EFI table being corrupted during Kexec
Usama Arif
usamaarif642 at gmail.com
Tue Sep 10 08:46:15 PDT 2024
On 10/09/2024 15:26, Eric W. Biederman wrote:
> Breno Leitao <leitao at debian.org> writes:
>
>> We've seen a problem in upstream kernel kexec, where a EFI TPM log event table
>> is being overwritten. This problem happen on real machine, as well as in a
>> recent EDK2 qemu VM.
>>
>> Digging deep, the table is being overwritten during kexec, more precisely when
>> relocating kernel (relocate_kernel() function).
>>
>> I've also found that the table is being properly reserved using
>> memblock_reserve() early in the boot, and that range gets overwritten later in
>> by relocate_kernel(). In other words, kexec is overwriting a memory that was
>> previously reserved (as memblock_reserve()).
>>
>> Usama found that kexec only honours memory reservations from /sys/firmware/memmap
>> which comes from e820_table_firmware table.
>>
>> Looking at the TPM spec, I found the following part:
>>
>> If the ACPI TPM2 table contains the address and size of the Platform Firmware TCG log,
>> firmware “pins” the memory associated with the Platform Firmware TCG log, and reports
>> this memory as “Reserved” memory via the INT 15h/E820 interface.
>>
>>
>> From: https://trustedcomputinggroup.org/wp-content/uploads/PC-ClientPlatform_Profile_for_TPM_2p0_Systems_v49_161114_public-review.pdf
>>
>> I am wondering if that memory region/range should be part of e820 table that is
>> passed by EFI firmware to kernel, and if it is not passed (as it is not being
>> passed today), then the kernel doesn't need to respect it, and it is free to
>> overwrite (as it does today). In other words, this is a firmware bug and not a
>> kernel bug.
>>
>> Am I missing something?
>
> I agree that this appears to be a firmware bug. This memory is reserved
> in one location and not in another location.
>
> That said that doesn't mean we can't deal with it in the kernel.

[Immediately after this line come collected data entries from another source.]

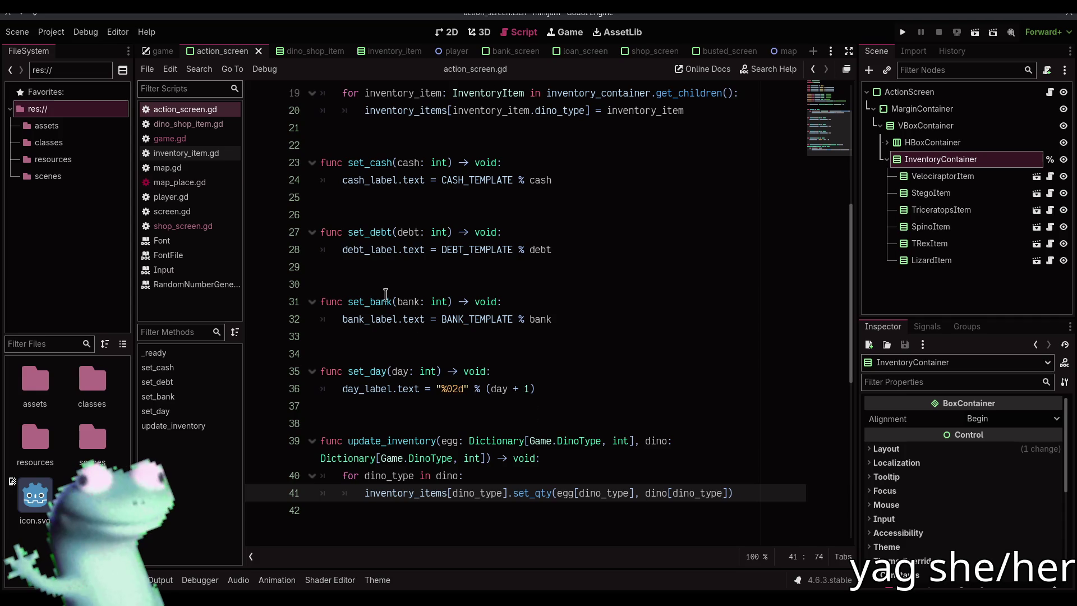
left_click(184, 140)
type("action_screen.")
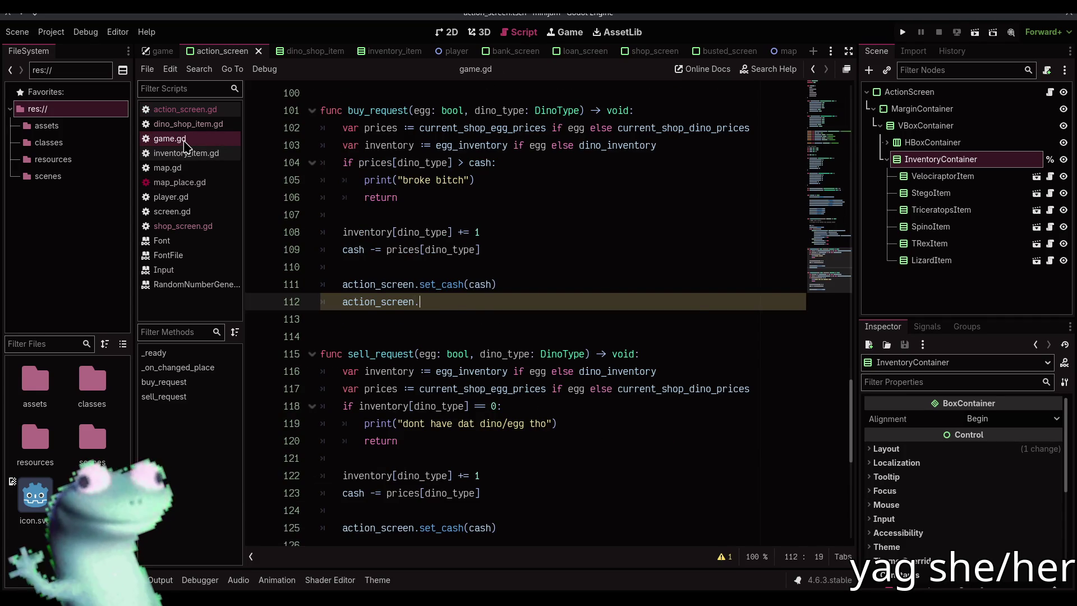
Step: Call action_screen.update_inventory(egg_inventory, dino_inventory) in buy_request
type("u")
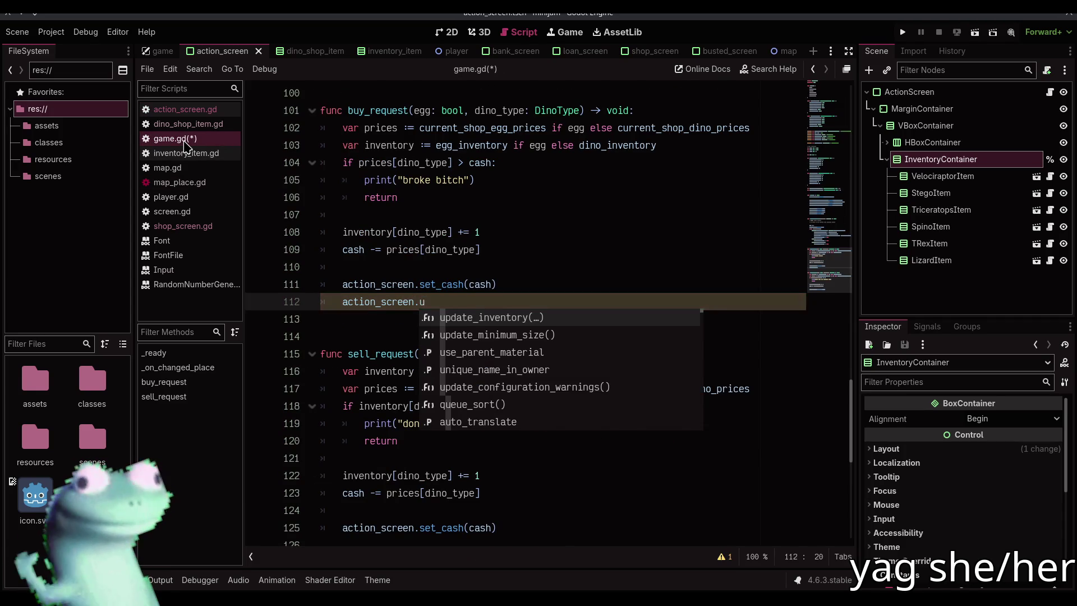
key("Return")
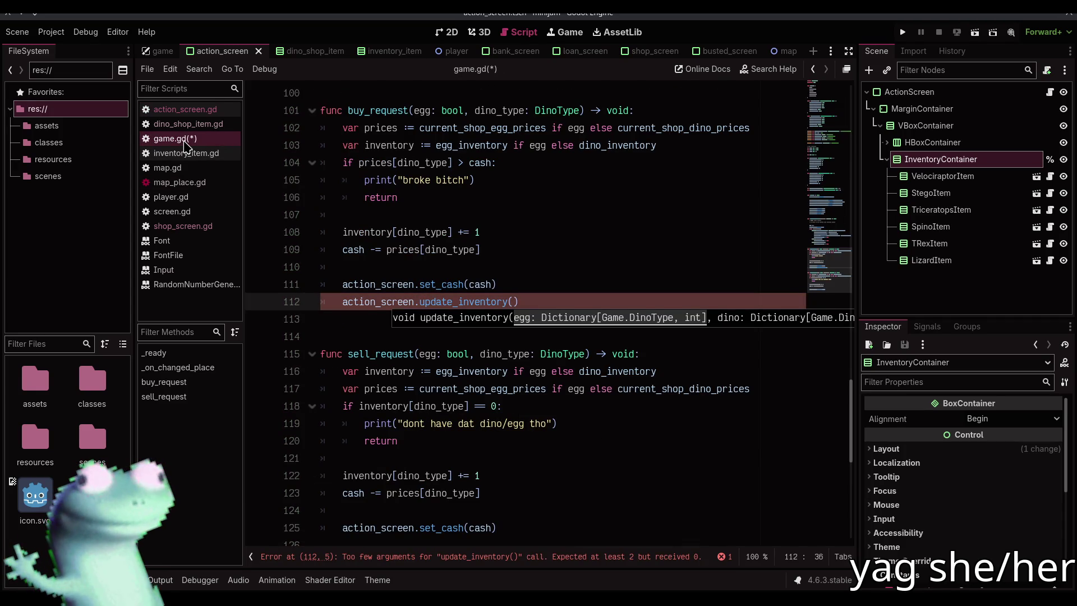
type("gg")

> acpi_table_upgrade seems to have hit a similar issue issue and calls
> arch_reserve_mem_area to reserve the area in the e820tables.
>
>
> The last time I looked the e820 tables (in the kernel) are used to store
> the efi memory map when available and only use the true e820 data on
> older systems.
>
> Which is a long way of say that the e820 table in the kernel last I
> looked was the master table, of how the firmware views the memory.
>
>
> As I recall the memblock allocator is the bootstrap memory allocator
> used when bringing up the kernel. So I don't see reserving something
> in the memblock allocator as being authoritative as to how the firmware
> has setup memory.
>
>
m>
> I would suggest writing a patch to update whatever is calling
> memblock_reserve to also, or perhaps in preference to update the e820
> map. If the code is not x86 specific I would suggest using ACPI's
> arch_reserve_mem_area call.
>
So I believe arch_reserve_mem_area is unfortunately not enough. It updates
e820_table, but kexec seems to use e820_table_firmware. I believe the proper
fix should be in efi firmware, which might be a bit difficult to get through.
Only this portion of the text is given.